Notable episodes of local history, the kind recounted by storytellers to keep their village's memory alive, intermingle with personal memories best kept to oneself. All, however, touch one way or another on Zein; only through his odd behavior has the village been able to form and maintain its own identity.

When he disappears at his own wedding, his friends think he is up to his old tricks. Finally they find him weeping in the cemetery and think the festivities are finished. Just then Zein rises up shouting, ``Make known the good news,'' and takes his usual place at the center of attention. In this act of celebration he adds yet more fodder to local lore, making his wedding another epochal moment in village history.

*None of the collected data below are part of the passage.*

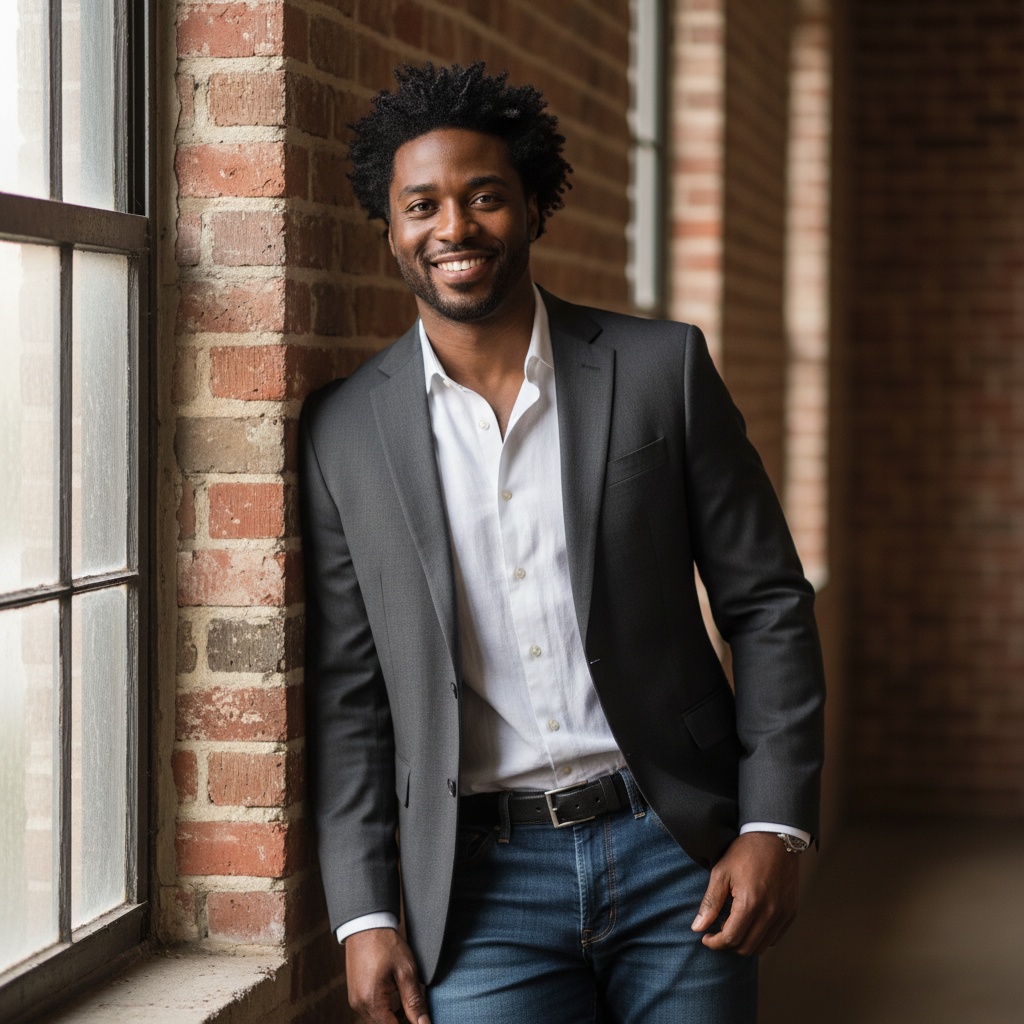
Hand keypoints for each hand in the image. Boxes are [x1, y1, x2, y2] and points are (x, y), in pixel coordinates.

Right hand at [345, 927, 431, 1023]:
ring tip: (411, 1006)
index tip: (423, 1021)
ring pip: (378, 1021)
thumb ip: (414, 1001)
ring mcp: (355, 1001)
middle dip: (403, 1023)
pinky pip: (372, 1012)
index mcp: (371, 1001)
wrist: (366, 925)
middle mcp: (359, 1006)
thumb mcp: (406, 971)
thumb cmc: (386, 944)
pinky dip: (386, 1011)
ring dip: (394, 1019)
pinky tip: (398, 999)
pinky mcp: (356, 995)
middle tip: (420, 1014)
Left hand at [690, 832, 799, 955]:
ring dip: (744, 942)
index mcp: (750, 903)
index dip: (715, 943)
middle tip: (717, 931)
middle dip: (728, 944)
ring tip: (733, 925)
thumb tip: (697, 928)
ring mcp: (783, 914)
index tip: (705, 937)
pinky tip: (749, 923)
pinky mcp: (792, 912)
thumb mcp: (721, 873)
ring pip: (761, 947)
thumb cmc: (744, 853)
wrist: (775, 838)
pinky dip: (760, 938)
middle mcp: (770, 913)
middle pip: (746, 947)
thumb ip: (710, 903)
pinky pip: (775, 938)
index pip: (731, 938)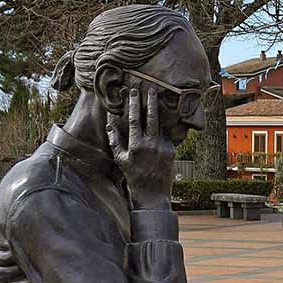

The prolific, Nobel Prize-winning Egyptian, Naguib Mahfouz, often examines the way Cairo's poor neighborhoods maintain their integrity in the face of urban stress. ``Fountain and Tomb,'' his most recent book to appear in English with this theme, won the 1986 Arab League Translation Award. Here Mahfouz uses very short chapters to build discrete scenes from the bustling life of a Cairene slum near a Sufi monastery. The slum is composed of a network of alleyways with only one exit to the main street; walled off on the other side is Cairo's cemetery, known as the City of the Dead.

Mahfouz's narrator is a young, curious boy, as if to embody the crossroads where such fragile communities, poised between insularity and assimilation, stand. He shifts backward and forward in time, all the while watching this neighborhood's village-like charm survive the steamrolling onslaught of modern Cairo.

A loose plot centering on the narrator's coming of age is mixed with vignettes of his good and evil neighbors. The quarter's mysterious visitors, its gangsters and their street punks, loose women, and petty tradesmen all are portrayed in this gallery. Along with the boy, the reader spies on Islamic healing rituals for women, the scheming of underworld gangs, and the political rallies of the Egyptian independence movement.

In the first chapter the boy naps in the monastery's archway and dreams of meeting its reclusive head sheikh, who teaches him a magic phrase. He thinks the invocation has a supernatural power capable of protecting him from harm. This uncertainty between the real and the imagined, the familiarity of his alley versus the mystery of the city and its cemetery, permeates the book.

In the last chapter, the narrator, now a young man, remembers his final, failed attempt to meet the sheikh again. His fascination with the monastery faded long ago. What remains is his neighborhood's vitality.

It is often said that Cairo is a metropolis made up of villages. Mahfouz finds truth in that bit of wisdom.